Introduction
Breast conserving surgery (BCS) has a postoperative morbidity up to 30%. We report the feasibility of a single‐incision approach for tumor excision and axillary sentinel node biopsy (SNB) sampling intended to minimize patient morbidity and complications.
Materials and Methods
A tertiary surgical oncology single surgeon database was retrospectively reviewed for all patients undergoing BCS and SNB between January 2013 and December 2015. The single‐incision approach used a single breast incision to resect the tumor and the Lymphazurin‐tagged SNB. The multi‐incision group used a breast incision and a separate axillary incision.
Results
The single‐incision approach was associated with shorter operative time (56 vs 64 minutes, P = 0.026).
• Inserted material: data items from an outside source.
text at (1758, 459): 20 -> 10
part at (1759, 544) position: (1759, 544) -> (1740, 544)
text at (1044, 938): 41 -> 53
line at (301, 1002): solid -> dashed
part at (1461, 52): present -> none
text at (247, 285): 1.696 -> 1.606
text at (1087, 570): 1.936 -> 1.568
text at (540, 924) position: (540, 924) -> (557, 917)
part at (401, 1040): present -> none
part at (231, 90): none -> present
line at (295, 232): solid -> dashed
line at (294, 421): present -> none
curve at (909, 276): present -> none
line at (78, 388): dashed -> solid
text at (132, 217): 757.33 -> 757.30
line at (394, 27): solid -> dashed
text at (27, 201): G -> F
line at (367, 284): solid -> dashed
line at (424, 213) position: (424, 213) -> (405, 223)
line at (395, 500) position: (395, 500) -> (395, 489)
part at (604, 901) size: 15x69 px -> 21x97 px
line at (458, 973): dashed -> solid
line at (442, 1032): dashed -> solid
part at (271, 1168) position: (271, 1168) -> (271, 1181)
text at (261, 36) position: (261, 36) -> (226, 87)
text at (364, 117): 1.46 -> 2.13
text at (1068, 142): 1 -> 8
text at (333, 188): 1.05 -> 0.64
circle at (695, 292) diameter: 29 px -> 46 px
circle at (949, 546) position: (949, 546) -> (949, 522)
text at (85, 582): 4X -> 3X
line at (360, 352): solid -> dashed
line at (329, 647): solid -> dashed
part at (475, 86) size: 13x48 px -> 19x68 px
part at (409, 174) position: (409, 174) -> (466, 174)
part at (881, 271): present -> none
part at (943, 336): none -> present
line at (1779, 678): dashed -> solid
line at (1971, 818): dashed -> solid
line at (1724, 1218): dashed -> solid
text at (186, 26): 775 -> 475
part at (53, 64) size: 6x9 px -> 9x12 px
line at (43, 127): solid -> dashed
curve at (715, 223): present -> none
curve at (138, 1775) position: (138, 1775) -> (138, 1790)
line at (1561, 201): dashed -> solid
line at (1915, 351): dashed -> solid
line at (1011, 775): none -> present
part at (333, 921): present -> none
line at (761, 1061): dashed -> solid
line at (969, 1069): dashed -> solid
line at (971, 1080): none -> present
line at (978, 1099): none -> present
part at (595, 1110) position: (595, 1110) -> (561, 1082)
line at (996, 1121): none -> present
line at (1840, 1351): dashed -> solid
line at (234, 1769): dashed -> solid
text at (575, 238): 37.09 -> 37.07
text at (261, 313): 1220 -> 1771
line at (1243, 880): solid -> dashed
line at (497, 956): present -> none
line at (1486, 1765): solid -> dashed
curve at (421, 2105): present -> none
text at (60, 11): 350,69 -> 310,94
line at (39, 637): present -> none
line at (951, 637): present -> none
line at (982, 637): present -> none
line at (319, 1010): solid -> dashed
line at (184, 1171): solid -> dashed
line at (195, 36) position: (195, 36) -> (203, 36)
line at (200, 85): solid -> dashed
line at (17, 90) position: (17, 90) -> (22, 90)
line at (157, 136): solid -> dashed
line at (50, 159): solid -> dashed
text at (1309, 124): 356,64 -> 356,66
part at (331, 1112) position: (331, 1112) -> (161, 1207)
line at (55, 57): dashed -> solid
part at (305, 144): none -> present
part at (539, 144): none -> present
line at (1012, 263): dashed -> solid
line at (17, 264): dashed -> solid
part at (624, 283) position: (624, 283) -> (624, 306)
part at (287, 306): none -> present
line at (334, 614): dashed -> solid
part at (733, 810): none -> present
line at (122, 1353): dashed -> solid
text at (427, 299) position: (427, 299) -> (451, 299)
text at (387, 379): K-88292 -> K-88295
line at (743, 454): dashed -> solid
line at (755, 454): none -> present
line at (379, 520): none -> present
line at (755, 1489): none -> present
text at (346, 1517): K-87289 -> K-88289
Sentinel node retrieval was achieved in 100% in both groups. The single‐incision technique was used primarily in the upper outer quadrant (N = 41, 85.4%), but was also selectively applied in other quadrants (N = 5). There was no significant difference in complication rates between the two procedures (P = 0.425), and there were no instances of conversion from single‐incision to standard BCS‐SNB.
Conclusions
Minimally invasive breast conserving surgery is feasible for patients with early breast cancer located in the upper outer quadrants. This technique may reduce postoperative morbidity and improved cosmetic result.